Aufstiegschancen für MFA gefordert Laura Schulz, 19.09.2024 13:59 Uhr
Die niedergelassenen Ärztinnen und Ärzte beklagen immer weiter fortschreitenden Fachkräftemangel, obwohl flächendeckend medizinische Fachangestellte (MFA) ausbildet werden. Von aktuell 330.000 MFA, die in den Praxen angestellt sind, wechselten immer mehr in den stationären Versorgungsbereich, warnt das Zentralinstitut für die kassenärztliche Versorgung in Deutschland (Zi).
Als Grund wird eine oftmals bessere Vergütung gesehen, weniger Bürokratie und besser funktionierende IT-Systeme – Kliniken würden hier von MFA vielfach den Praxen vorgezogen. Auch Praxisinhaberinnen und -inhaber werden zunehmend weniger. Hier seien die Renteneintritte der geburtenstarken Baby-Boomer und der Teilzeit-Trend als Gründe zu nennen. „Dieser führt zu einem stetigen Rückgang der verfügbaren Arbeitszeit“, so das Zi. Zusammen mit dem demographischen Wandel sei davon auszugehen, dass bis 2035 etwa 1,8 Millionen offene Stellen unbesetzt bleiben.
„Wir stehen in der ambulanten ärztlichen Versorgung vor einer Zeitenwende. Aus dem vermeintlichen personellen Überangebot ist eine drohende medizinische Unterversorgung geworden. Tatsache ist: Die tragende Säule der medizinischen Versorgung in Deutschland wird personell deutlich dünner werden“, so der Zi-Vorstandsvorsitzende Dr. Dominik von Stillfried. „Kostensprünge und Bürokratielast zehren die Praxen zusätzlich aus. Handfeste wirtschaftliche Nachteile gegenüber den Kliniken demotivieren die Praxisinhaberinnen und Praxisinhaber zunehmend, eine dysfunktionale IT-Infrastruktur tut ihr Übriges.“
„Mehr Förderung, weniger Kontrolle“
Es brauche nun dringend einen Paradigmenwechsel: „Mehr Förderung, weniger Kontrolle“, so von Stillfried zur Eröffnung des zweitägigen Zi-Congresses „Versorgungsforschung 2024“ in Berlin. Vorstellbar seien auch Teampraxen, wie Dr. Volker Schrage, stellvertretender Vorstandsvorsitzender der Kassenärztlichen Vereinigung Westfalen-Lippe (KVWL), meint. In einer solchen Teampraxis könnten sich unterschiedliche Gesundheitsberufe entsprechend ihrer Kompetenzen ergänzen.
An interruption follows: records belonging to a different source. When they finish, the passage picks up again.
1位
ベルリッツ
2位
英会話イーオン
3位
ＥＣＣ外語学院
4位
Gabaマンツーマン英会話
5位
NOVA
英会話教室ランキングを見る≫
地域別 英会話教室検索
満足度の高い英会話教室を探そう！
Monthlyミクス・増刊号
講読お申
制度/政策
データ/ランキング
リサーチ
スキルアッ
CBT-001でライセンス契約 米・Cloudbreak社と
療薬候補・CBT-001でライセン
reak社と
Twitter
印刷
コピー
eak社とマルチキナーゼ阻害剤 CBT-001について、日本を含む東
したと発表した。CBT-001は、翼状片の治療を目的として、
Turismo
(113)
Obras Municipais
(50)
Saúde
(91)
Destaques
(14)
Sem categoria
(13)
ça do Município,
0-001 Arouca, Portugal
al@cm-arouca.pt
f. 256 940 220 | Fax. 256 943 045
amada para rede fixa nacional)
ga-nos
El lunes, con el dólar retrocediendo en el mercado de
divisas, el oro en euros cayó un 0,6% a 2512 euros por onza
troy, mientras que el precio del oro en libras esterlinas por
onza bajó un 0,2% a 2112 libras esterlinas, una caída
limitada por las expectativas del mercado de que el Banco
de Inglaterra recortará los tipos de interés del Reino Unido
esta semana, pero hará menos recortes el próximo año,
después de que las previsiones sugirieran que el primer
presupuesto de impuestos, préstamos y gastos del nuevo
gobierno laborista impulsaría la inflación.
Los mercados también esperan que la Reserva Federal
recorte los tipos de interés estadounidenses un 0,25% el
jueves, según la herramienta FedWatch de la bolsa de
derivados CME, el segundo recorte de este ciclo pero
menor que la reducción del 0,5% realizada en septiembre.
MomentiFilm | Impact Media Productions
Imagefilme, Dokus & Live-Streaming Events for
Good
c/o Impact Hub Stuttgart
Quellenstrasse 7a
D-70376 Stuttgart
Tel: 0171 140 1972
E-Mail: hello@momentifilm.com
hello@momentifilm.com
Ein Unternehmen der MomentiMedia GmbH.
Dafür brauche es wiederum neue Berufsbilder, die direkt an die Praxen angebunden und nicht als eigenständige Leistungserbringer mit neuen Schnittstellen zu bestehenden Versorgungsstrukturen etabliert werden. Hier sei die neue Berufsgruppe des „Physician Assistent“ zu nennen. Im Rahmen praxisnaher Studiengängen könnten sich MFA für diesen deutlich erweiterten Delegationsrahmen qualifizierten. Nichtärztliche Praxismitarbeitende in den Praxen zu halten und mit solchen Maßnahmen Berufe attraktiver zu machen, sei für die Sicherstellung der Versorgung hochrelevant.
Die Digitalisierung könne beim Fachkräftemangel wesentlich entlasten, dafür müssten die Arbeitsprozesse angepasst werden, damit die Maßnahmen nicht als zusätzliche Belastung wahrgenommen werden.
Zahnärzt:innen reduzieren Angebote
Eine bundesweite Umfrage des Zi im Auftrag der Kassenzahnärztlichen Bundesvereinigung (KZBV) zur Personalsituation in den Zahnarztpraxen zeigt, dass 40 Prozent ihre Personalsituation als schlecht oder sehr schlecht bewerten. Etwa 43 Prozent der befragten Praxen mussten aus Personalmangel bereits das Behandlungsangebot reduzieren.
„Unsere Mitarbeitenden sind das Herz unserer Praxen. Ihre Arbeit ist eine entscheidende Grundlage für die Funktionsfähigkeit der Praxen und damit für eine flächendeckende, qualitativ hochwertige zahnärztliche Versorgung“, so Martin Hendges, Vorstandsvorsitzender der KZBV. Der aktuell festgestellte Personalmangel sei „ein deutliches Alarmsignal an die gesundheitspolitisch Verantwortlichen in unserem Land endlich zu erkennen, dass bewährte Versorgungsstrukturen auf dem Spiel stehen“, mahnt Hendges.